The Survival of the Fittest

Next stop, Viacom.

It was a company that by common wisdom looked to have a limited future without much growth potential. Sumner saw what others did not. National Amusements borrowed $240 million for the purchase of Viacom, leaving his company in debt.

“I was content to be a passive investor at Viacom, owning stocks,” explains Sumner, “but when Viacom’s management at the time decided to buy the company on the cheap, I thought that it was not in my interest or the company’s interest, and I decided to go for it. I knew nothing about the business. In fact, they called me the peasant from Boston but I had a brain in my head, which is all it really takes. You don’t have to know a particular business if you have a sense of commitment and drive and some intellectual capacity.”

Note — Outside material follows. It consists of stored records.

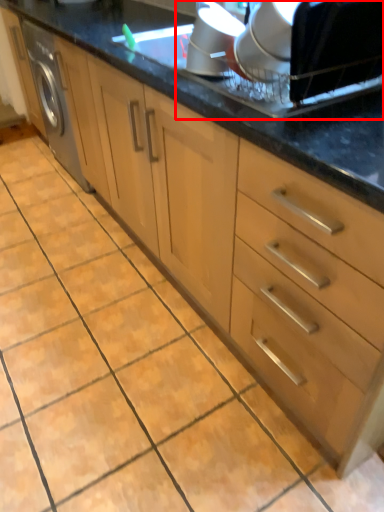
Question: From the image's perspective, where is appliance (annotated by the red box) located relative to appliance?

Choices:
 (A) below
 (B) above

Answer: (A)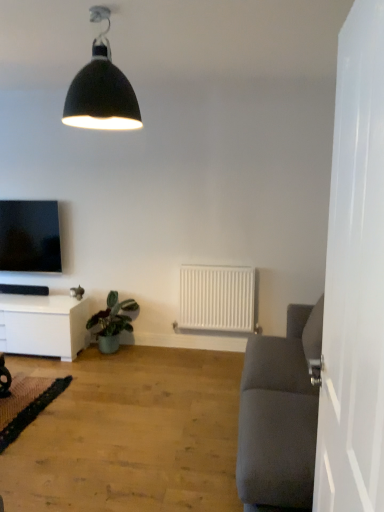
What do you see at coordinates (130, 434) in the screenshot? The width and height of the screenshot is (384, 512). I see `wooden floor at lower left` at bounding box center [130, 434].

What do you see at coordinates (43, 325) in the screenshot? This screenshot has width=384, height=512. I see `white glossy cabinet at lower left` at bounding box center [43, 325].

The height and width of the screenshot is (512, 384). I want to click on black matte lampshade at upper center, so click(x=101, y=89).

Where is `green matte plant at lower left`? The width and height of the screenshot is (384, 512). green matte plant at lower left is located at coordinates (112, 322).

From a real-world perspective, which object stands above the other?

white matte radiator at center, from a real-world perspective.

In terms of size, does green matte plant at lower left appear bigger or smaller than white matte radiator at center?

green matte plant at lower left is bigger than white matte radiator at center.

Is green matte plant at lower left inside or outside of white matte radiator at center?

green matte plant at lower left is located beyond the bounds of white matte radiator at center.

Between point (95, 314) and point (227, 304), which one is positioned in front?

Point (95, 314)

From a real-world perspective, is green matte plant at lower left under green textured mat at lower left?

No, from a real-world perspective, green matte plant at lower left is not beneath green textured mat at lower left.

Which object is closer to the camera taking this photo, green matte plant at lower left or green textured mat at lower left?

green textured mat at lower left is more forward.

How much distance is there between green matte plant at lower left and green textured mat at lower left?

A distance of 31.75 inches exists between green matte plant at lower left and green textured mat at lower left.

In the scene shown: How many degrees apart are the facing directions of green matte plant at lower left and green textured mat at lower left?

There is a 1-degree angle between the facing directions of green matte plant at lower left and green textured mat at lower left.

Between green textured mat at lower left and green matte plant at lower left, which one has less height?

green textured mat at lower left is shorter.

From the picture: Is green textured mat at lower left not inside green matte plant at lower left?

Indeed, green textured mat at lower left is completely outside green matte plant at lower left.

Which object is positioned more to the left, green textured mat at lower left or green matte plant at lower left?

From the viewer's perspective, green textured mat at lower left appears more on the left side.

In the scene shown: Is green textured mat at lower left turned away from green matte plant at lower left?

No, green textured mat at lower left is not facing the opposite direction of green matte plant at lower left.

Is point (183, 405) less distant than point (111, 303)?

Yes.

Where is `plain located on the left of green matte plant at lower left`? The width and height of the screenshot is (384, 512). plain located on the left of green matte plant at lower left is located at coordinates (130, 434).

From a real-world perspective, is wooden floor at lower left on top of green matte plant at lower left?

No, from a real-world perspective, wooden floor at lower left is not over green matte plant at lower left

From the image's perspective, relative to matte black tv at left, is white glossy door at right above or below?

Clearly, from the image's perspective, white glossy door at right is below matte black tv at left.

Between point (357, 420) and point (20, 244), which one is positioned behind?

Positioned behind is point (20, 244).

Which object is wider, white glossy door at right or matte black tv at left?

matte black tv at left.

Can we say white glossy cabinet at lower left lies outside black matte lampshade at upper center?

Indeed, white glossy cabinet at lower left is completely outside black matte lampshade at upper center.

From the picture: Does white glossy cabinet at lower left lie in front of black matte lampshade at upper center?

No, white glossy cabinet at lower left is behind black matte lampshade at upper center.

From the picture: In terms of size, does white glossy cabinet at lower left appear bigger or smaller than black matte lampshade at upper center?

In the image, white glossy cabinet at lower left appears to be larger than black matte lampshade at upper center.

Does white glossy cabinet at lower left have a lesser width compared to black matte lampshade at upper center?

Incorrect, the width of white glossy cabinet at lower left is not less than that of black matte lampshade at upper center.

Is matte black tv at left completely or partially outside of white glossy cabinet at lower left?

Yes, matte black tv at left is located beyond the bounds of white glossy cabinet at lower left.

Considering the positions of objects matte black tv at left and white glossy cabinet at lower left in the image provided, who is more to the right, matte black tv at left or white glossy cabinet at lower left?

Positioned to the right is white glossy cabinet at lower left.

Is matte black tv at left not close to white glossy cabinet at lower left?

They are positioned close to each other.

From the image's perspective, is matte black tv at left beneath white glossy cabinet at lower left?

No.

The width and height of the screenshot is (384, 512). I want to click on radiator located above the green matte plant at lower left (from the image's perspective), so click(216, 298).

The height and width of the screenshot is (512, 384). I want to click on mat lying in front of the green matte plant at lower left, so click(x=26, y=404).

Looking at this image, from the image, which object appears to be nearer to matte black tv at left, green textured mat at lower left or green matte plant at lower left?

green matte plant at lower left.

From the image, which object appears to be farther from green matte plant at lower left, green textured mat at lower left or white glossy cabinet at lower left?

Among the two, green textured mat at lower left is located further to green matte plant at lower left.

Which object lies further to the anchor point green matte plant at lower left, white matte radiator at center or wooden floor at lower left?

wooden floor at lower left is further to green matte plant at lower left.

Consider the image. Which object lies further to the anchor point matte black tv at left, white glossy cabinet at lower left or white glossy door at right?

Based on the image, white glossy door at right appears to be further to matte black tv at left.

Estimate the real-world distances between objects in this image. Which object is further from white glossy cabinet at lower left, matte black tv at left or white glossy door at right?

white glossy door at right is positioned further to the anchor white glossy cabinet at lower left.

Looking at the image, which one is located further to white glossy door at right, green textured mat at lower left or white matte radiator at center?

white matte radiator at center lies further to white glossy door at right than the other object.

Estimate the real-world distances between objects in this image. Which object is further from white glossy door at right, green textured mat at lower left or black matte lampshade at upper center?

green textured mat at lower left is further to white glossy door at right.

Considering their positions, is green textured mat at lower left positioned further to wooden floor at lower left than green matte plant at lower left?

green matte plant at lower left.

At what (x,y) coordinates should I click in order to perform the action: click on houseplant between green textured mat at lower left and white matte radiator at center from left to right. Please return your answer as a coordinate pair (x, y). The height and width of the screenshot is (512, 384). Looking at the image, I should click on (112, 322).

Where is `houseplant between matte black tv at left and white matte radiator at center from left to right`? houseplant between matte black tv at left and white matte radiator at center from left to right is located at coordinates (112, 322).

Where is `mat between wooden floor at lower left and white glossy cabinet at lower left from front to back`? Image resolution: width=384 pixels, height=512 pixels. mat between wooden floor at lower left and white glossy cabinet at lower left from front to back is located at coordinates (26, 404).

Find the location of `table between white glossy door at right and matte black tv at left in the front-back direction`. table between white glossy door at right and matte black tv at left in the front-back direction is located at coordinates tap(43, 325).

With the purchase of Viacom, Sumner secured his position as a leader in the global media explosion to come. Now he possessed a company with television production and network assets. Most notably, Viacom owned MTV and Nickelodeon, two fledgling networks his advisors told him he would be crazy to keep. MTV was being labeled as a fad and Nickelodeon was being put down as just a kids network.

“I’ve learned to trust my instincts, which is important in every acquisition,” Sumner explains. “My judgment told me MTV wasn’t just a music channel, it’s a generational channel and a billion people today are watching that fad. Nickelodeon is the number one channel in the United States. You have to follow your own instincts and your own judgment.”

Thus began a series of hard-won battles.

Sumner soon would find himself in a bitter fight with Barry Diller for Paramount Communications Inc. Sumner won, but the fight was gruesome and Sumner recalls the media was favoring the charismatic Diller.

“I’ve said and have always believed that optimism is the only philosophy in life that is compatible with sanity,” says Sumner. “Therefore, I never conceive I could lose a battle. I might, but I will never conceive of it.”